Nicholson J made the following findings on the liability of each of the defendants:
- Liability of Mr Hutchinson (CEO)
- One of the key responsibilities of Mr Hutchinson was to provide the board with timely and quality information that would assist it to make decisions in relation to matters such as ASX disclosure.
- As CEO, Mr Hutchinson had a greater responsibility than Vocation’s non-executive directors to inform himself of matters affecting its business.
- It should have been clear to Mr Hutchinson that the information provided to him by senior management in relation to the dispute with the DEECD was ‘wholly unreliable’.
- Mr Hutchinson breached his duty under section 180(1) by failing to properly assess the likely impact of the measures imposed by the DEECD on Vocation’s business, which lead to the company’s breach of its continuous disclosure obligation, the misleading ASX announcement, and the submission of the misleading DDQ.
- Liability of Mr Dawkins (Non-Executive Chairman)
- As a non-executive director, Nicholson J made some allowance for Mr Dawkins’ reliance on information provided to him by Mr Hutchinson and senior management.
- Mr Dawkins’ principal failing was that he did not turn his mind to the correctness of the assumptions underlying the information provided to him.
- Overall, it should have been clear to Mr Dawkins that management could not be relied upon to provide accurate or reliable information in relation to the dispute with the DEECD.
- Mr Dawkins breached his duty under section 180(1) by allowing Vocation’s breach of its continuous disclosure obligations.
- • Liability of Mr Gréwal (CFO)
- As CFO, Mr Grewal’s responsibilities included the completion of DDQs.
- A reasonable person in Mr Gréwal’s position would have at least reviewed the key correspondence from the DEECD for the purpose of confirming the accuracy of the DDQ.
- Mr Gréwal breached his duty under section 180(1) by providing the DDQ to UBS Australia in circumstances where he should have been aware it contained misleading representations.
Latest statement on the ‘business judgment rule’

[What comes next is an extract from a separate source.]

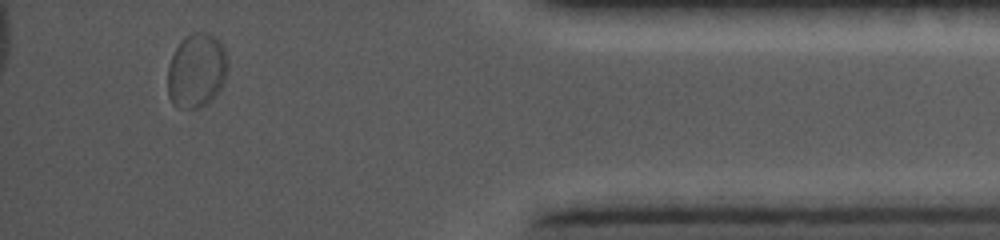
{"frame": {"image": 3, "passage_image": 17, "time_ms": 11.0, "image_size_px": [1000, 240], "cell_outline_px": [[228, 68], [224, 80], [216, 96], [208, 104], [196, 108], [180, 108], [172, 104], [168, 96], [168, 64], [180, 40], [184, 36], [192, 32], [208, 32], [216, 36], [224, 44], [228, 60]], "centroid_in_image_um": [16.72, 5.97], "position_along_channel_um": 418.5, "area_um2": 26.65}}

This case has provided the latest judicial statement on the debate as to whether the business judgment defence under section 180(2) applies to compliance decisions.

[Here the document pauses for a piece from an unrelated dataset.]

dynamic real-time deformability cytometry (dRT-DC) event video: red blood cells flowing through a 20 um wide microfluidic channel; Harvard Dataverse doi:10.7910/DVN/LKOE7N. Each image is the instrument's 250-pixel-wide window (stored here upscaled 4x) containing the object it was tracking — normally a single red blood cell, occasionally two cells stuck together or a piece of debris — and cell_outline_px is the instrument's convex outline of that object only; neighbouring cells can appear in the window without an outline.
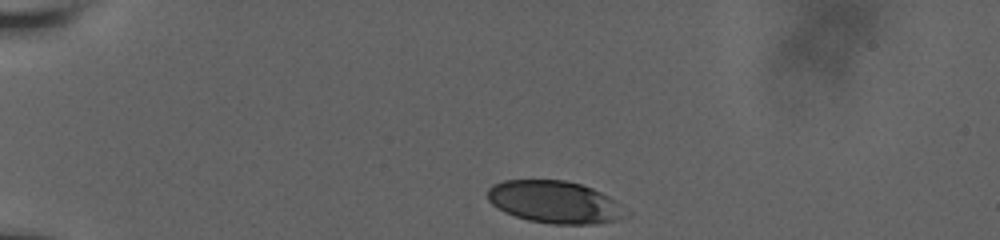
{"species": "human", "species_latin": "Homo sapiens", "temperature_condition": "room temperature", "stored_images_in_passage": 36, "camera_frame_rate_fps": 3000, "um_per_image_px": 0.085, "donor": {"sex": "male"}, "frame": {"image": 1, "passage_image": 1, "time_ms": 0.0, "image_size_px": [1000, 240], "cell_outline_px": [[632, 216], [620, 220], [596, 224], [552, 224], [528, 220], [504, 212], [492, 204], [488, 200], [488, 188], [492, 184], [504, 180], [564, 180], [580, 184], [592, 188], [616, 200], [632, 212]], "centroid_in_image_um": [47.24, 17.19], "position_along_channel_um": 37.8, "area_um2": 34.62}}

Mr Hutchinson sought to contend that the decision not to disclose the information to the ASX was an exercise of business judgment. In rejecting this contention, Nicholson J followed the authority in ASIC v Fortescue Metals to confirm that decisions relating to compliance with the requirements of the Act, such as whether or not to make an accurate disclosure, are not an exercise of business judgment for the purpose of the defence.
Furthermore, it was held that even if the rule had applied, it could not be said that Mr Hutchinson had appropriately informed himself of relevant matters in order to be able to avail himself of the defence.
The decision raises a number of important points that company officers should be aware of:
- Company board members must be proactive in analysing and understanding matters affecting their business, and should critically assess information provided to them by senior management particularly where there is a reason to question its reliability.
- Company officers should also be aware of any important assumptions that advice provided to them by external legal advisers might be based on.
- The business judgment defence will not be available for decisions on compliance matters such as ASX disclosure.
- A director may be liable under section 180 for allowing their company’s breach of the Act even where they had no actual knowledge of the contravention – this is a lower threshold than other personal liability provisions, such as section 674(2A) (personal involvement in company’s breach of its disclosure obligations).